Five Feet High and Rising
Forty years ago I went to visit an old man on Prince Edward Island who had built an ark in his back yard. He had started it after Jesus had appeared to him one night on top of an apple tree. Crazy stuff, I know, and yet the old man wove a captivating tale of his visions, his beliefs, his carpentry and craftsmanship. He didn’t know when the flood was coming. He just knew it was coming. The day the news of the irreversible melting of the West Antarctic ice sheet made headlines, the Dow Jones average closed up 112 points. So, should we believe the rising markets or the rising oceans? Have stock prices already discounted the effects of climate change? Are only climate skeptics with snorkels left on Wall Street? More likely, though, as Andrew Revkin noted, the shrugging off of climate change has to do with basic differences in our use of language and our understanding of time.
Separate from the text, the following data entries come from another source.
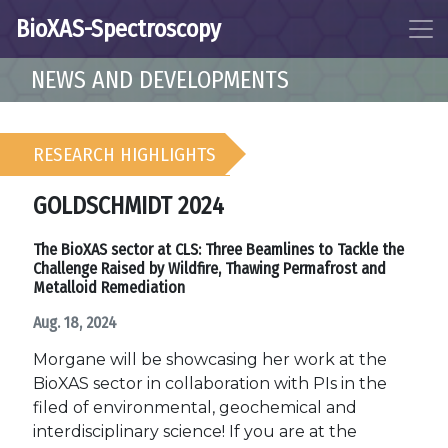
BioXAS-Spectroscopy
NEWS AND DEVELOPMENTS
RESEARCH HIGHLIGHTS
GOLDSCHMIDT 2024
The BioXAS sector at CLS: Three Beamlines to Tackle the
Challenge Raised by Wildfire, Thawing Permafrost and
Metalloid Remediation
Aug. 18, 2024
Morgane will be showcasing her work at the
BioXAS sector in collaboration with PIs in the
filed of environmental, geochemical and
interdisciplinary science! If you are at the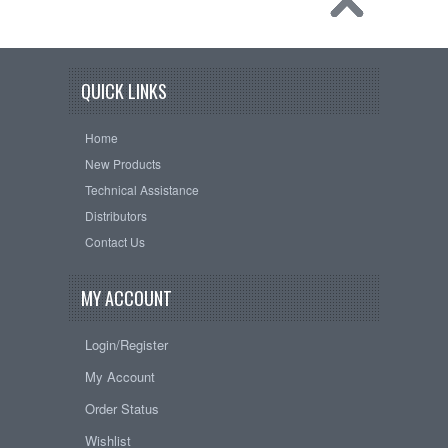
QUICK LINKS
Home
New Products
Technical Assistance
Distributors
Contact Us
MY ACCOUNT
Login/Register
My Account
Order Status
Wishlist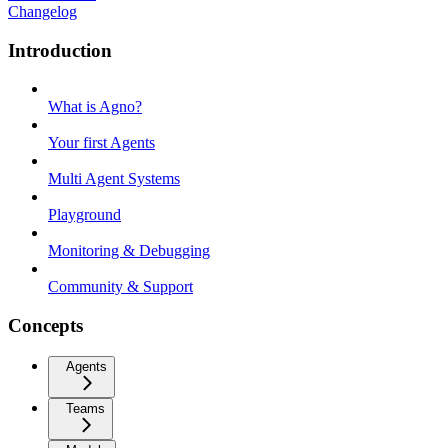
Changelog
Introduction
What is Agno?
Your first Agents
Multi Agent Systems
Playground
Monitoring & Debugging
Community & Support
Concepts
Agents
Teams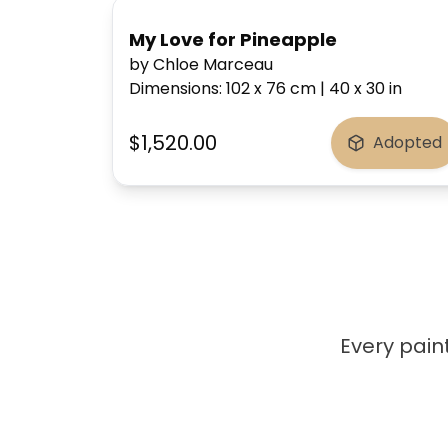
My Love for Pineapple
by Chloe Marceau
Dimensions
:
102 x 76
cm
|
40 x 30
in
$1,520.00
Adopted
Every paint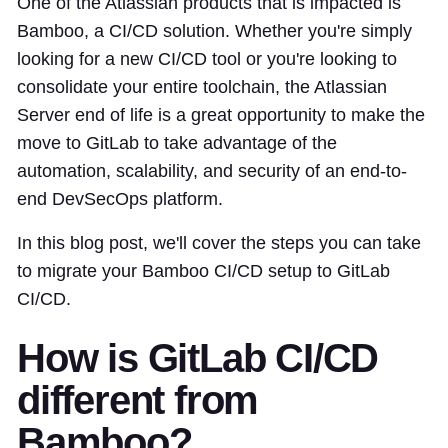
One of the Atlassian products that is impacted is
Bamboo, a CI/CD solution. Whether you're simply
looking for a new CI/CD tool or you're looking to
consolidate your entire toolchain, the Atlassian
Server end of life is a great opportunity to make the
move to GitLab to take advantage of the
automation, scalability, and security of an end-to-
end DevSecOps platform.
In this blog post, we'll cover the steps you can take
to migrate your Bamboo CI/CD setup to GitLab
CI/CD.
How is GitLab CI/CD
different from
Bamboo?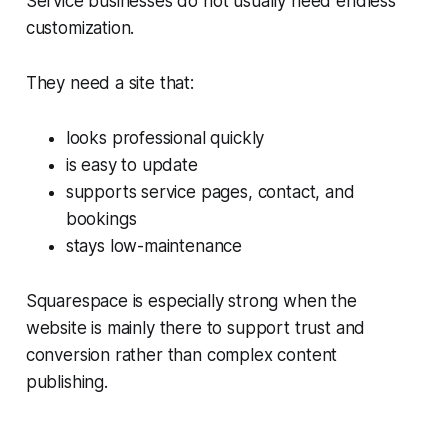
Service businesses do not usually need endless
customization.
They need a site that:
looks professional quickly
is easy to update
supports service pages, contact, and
bookings
stays low-maintenance
Squarespace is especially strong when the
website is mainly there to support trust and
conversion rather than complex content
publishing.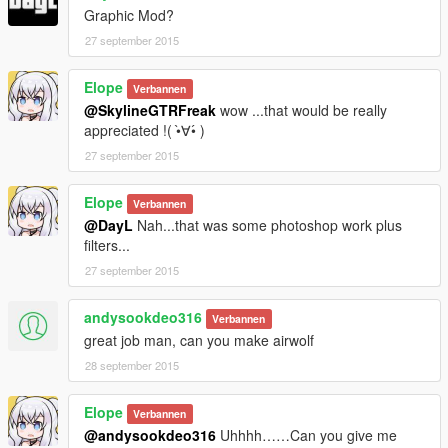
Graphic Mod?
27 september 2015
Elope
Verbannen
@SkylineGTRFreak
wow ...that would be really
appreciated !( •̀∀•́ )
27 september 2015
Elope
Verbannen
@DayL
Nah...that was some photoshop work plus
filters...
27 september 2015
andysookdeo316
Verbannen
great job man, can you make airwolf
28 september 2015
Elope
Verbannen
@andysookdeo316
Uhhhh……Can you give me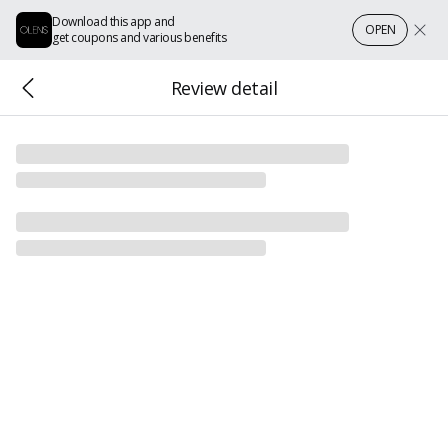
Download this app and
OPEN
get coupons and various benefits
Review detail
The language of science does not translate well into news headlines (and appears to be completely beyond the grasp of Senator Inhofe of Oklahoma); and geologic time isn’t much use for quarterly forecasts. We don't know when the flood is coming. But the science is clear: climate change is real and it is accelerating, and the real lunacy in this story is the refusal of Congress to confront it.
One of these days I might take a ride back to Prince Edward Island and see if that ark is still there.